Google has announced that it has begun to notify administrators about how some passwords were inappropriately stored on its servers. The company its policy is to store user passwords with cryptographic hashes that mask passwords to ensure their security.
However, Google recently notified a subset of its enterprise G Suite customers that some of the passwords had been stored in encrypted internal systems without hashes.
Google notes that the issue affects business users only and that no free consumer accounts were affected. Additionally, they are working with enterprise administrators of organizations that were affected to ensure that users reset their passwords.
The search giant has conducted a “thorough investigation” and found no evidence that the unhashed passwords were ever misused.
Google talks a bit about how it normally stores passwords saying that instead of remembering the exact characters of the password; it scrambles the password using a hash function to make it different than what the real password is.
The hashed password is stored with the username in its systems.
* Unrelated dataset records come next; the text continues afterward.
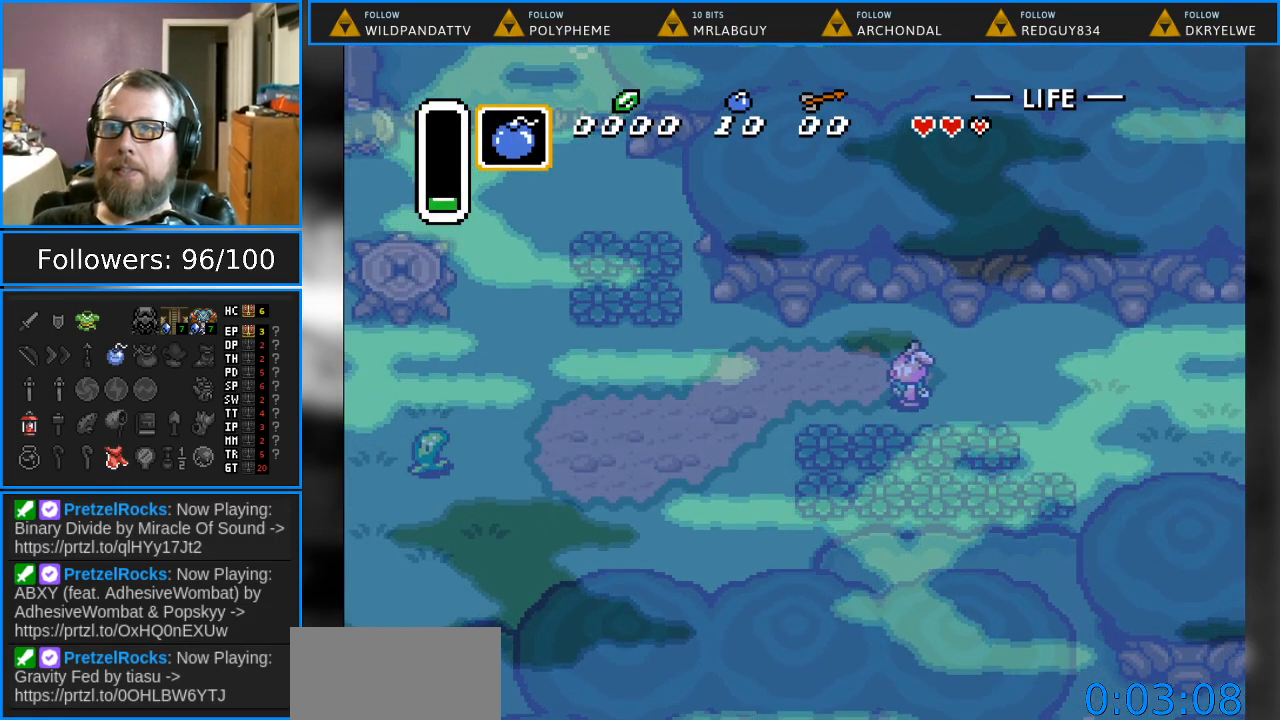
{"buttons": ["DPAD_DOWN", "DPAD_LEFT"], "events": [[450, "DPAD_DOWN", "down"]]}
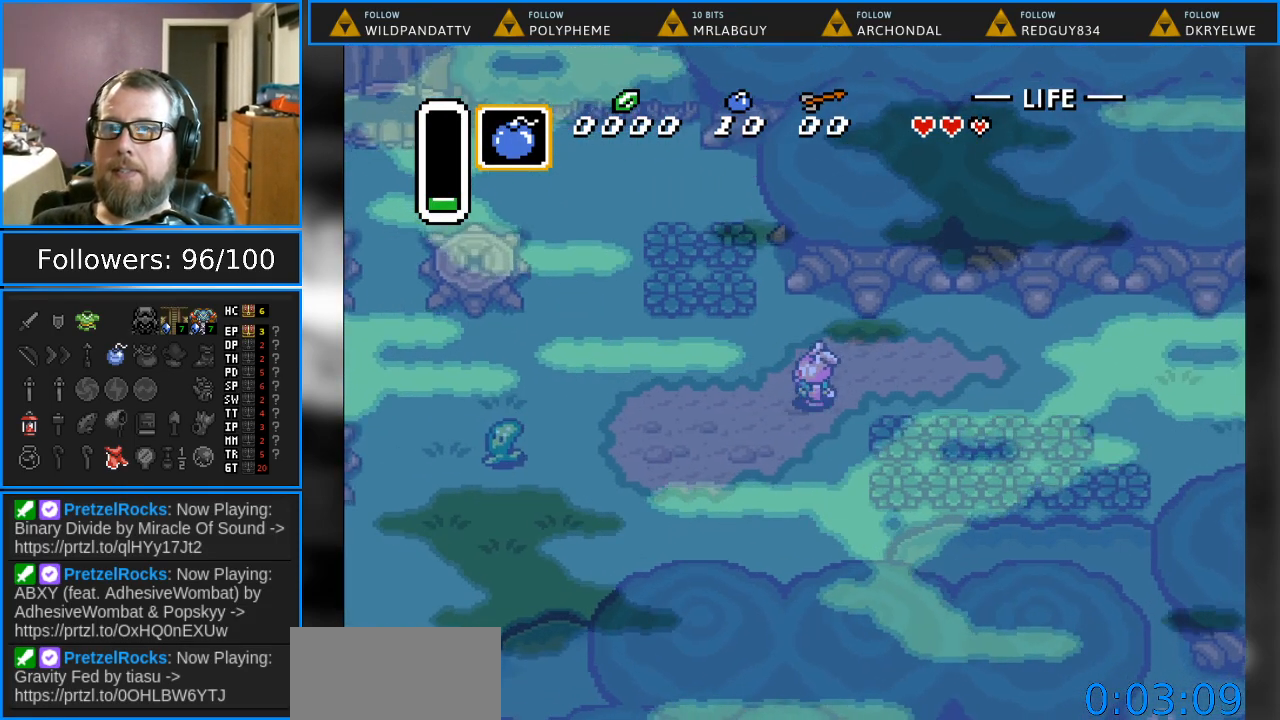
{"buttons": ["DPAD_DOWN", "DPAD_LEFT"], "events": []}
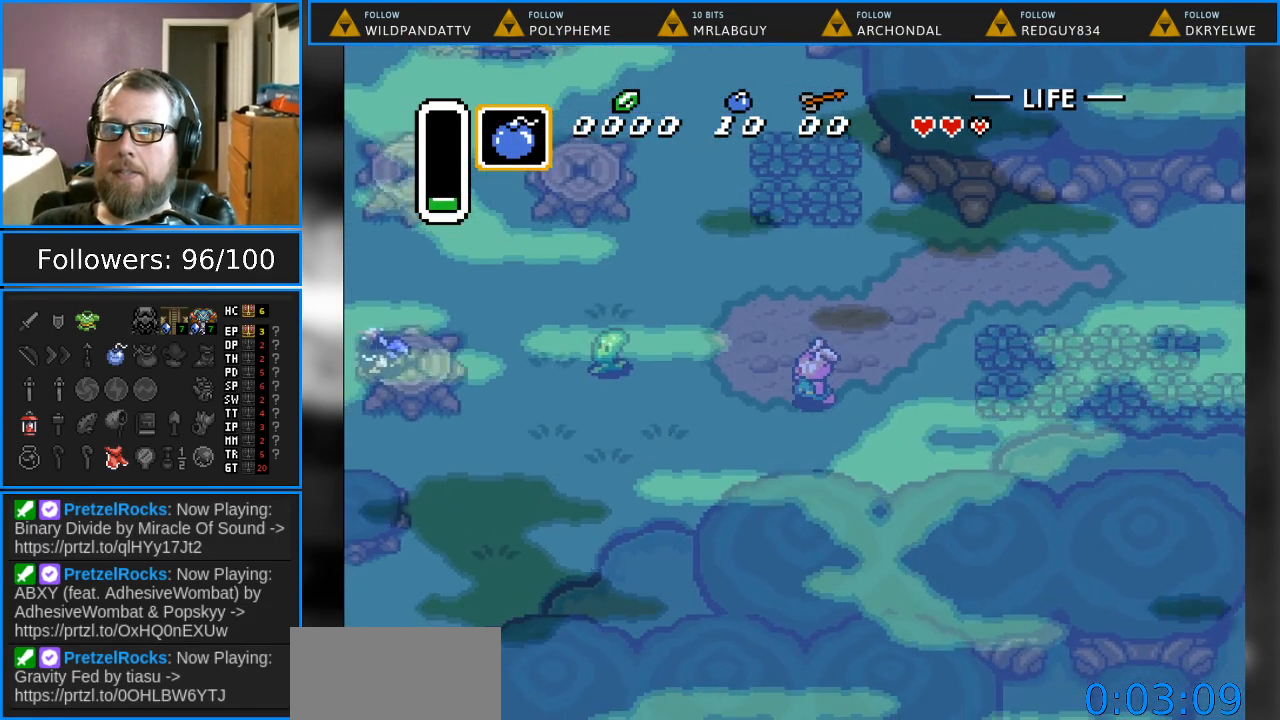
{"buttons": [], "events": [[300, "DPAD_DOWN", "up"], [317, "DPAD_LEFT", "up"]]}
Google says that it’s simple to hash passwords but nearly impossible to unhash them and steal the password.
The tech giant previously provided domain administrators with a tool to set and recover passwords after the feature was commonly requested. It notes that the functionality to recover passwords no longer exists.
Google made an error when the functionality was implemented in 2005, and the admin console was storing an unhashed password. While the practice didn’t live up to Google standards, the passwords remained in the secure encrypted infrastructure. The issue has now been fixed.
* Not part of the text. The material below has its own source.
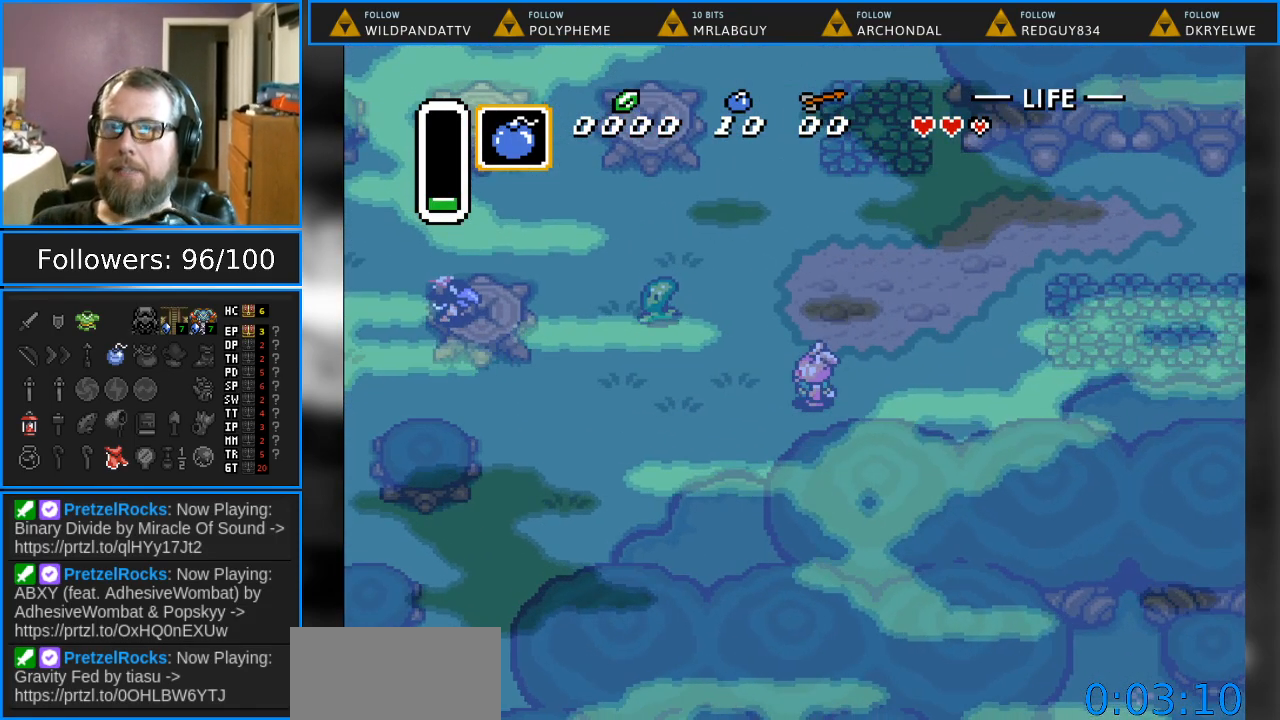
{"buttons": ["DPAD_LEFT"], "events": [[400, "DPAD_LEFT", "down"]]}
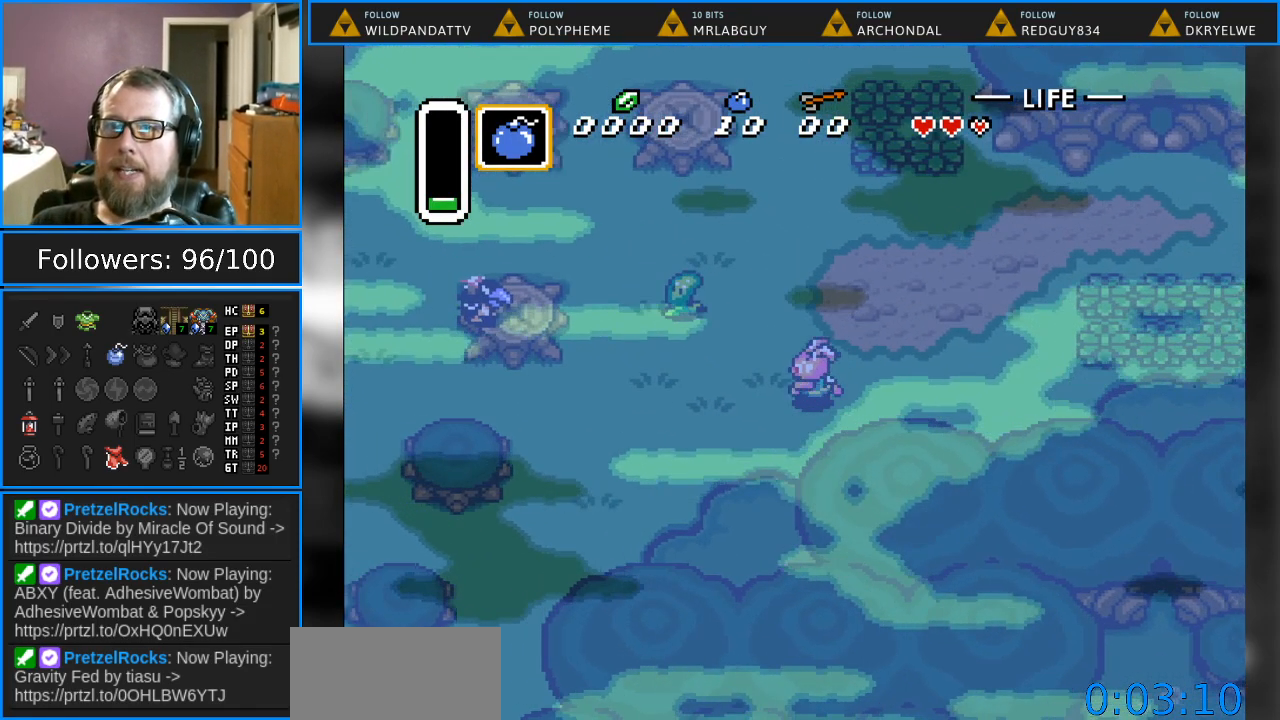
{"buttons": ["DPAD_LEFT"], "events": [[67, "DPAD_DOWN", "down"], [450, "DPAD_DOWN", "up"]]}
Admittedly, in January of 2019, it inadvertently stored a subset of unhashed passwords in its secure encrypted infrastructure for a maximum of 14 days. That issue has also been fixed, and Google notes that security audits will continue to ensure that the problem was an isolated incident.
Google has notified G Suite Admins to change impacted passwords, but it has also reset accounts that have not done so themselves. Google also apologized to users and promised to do better.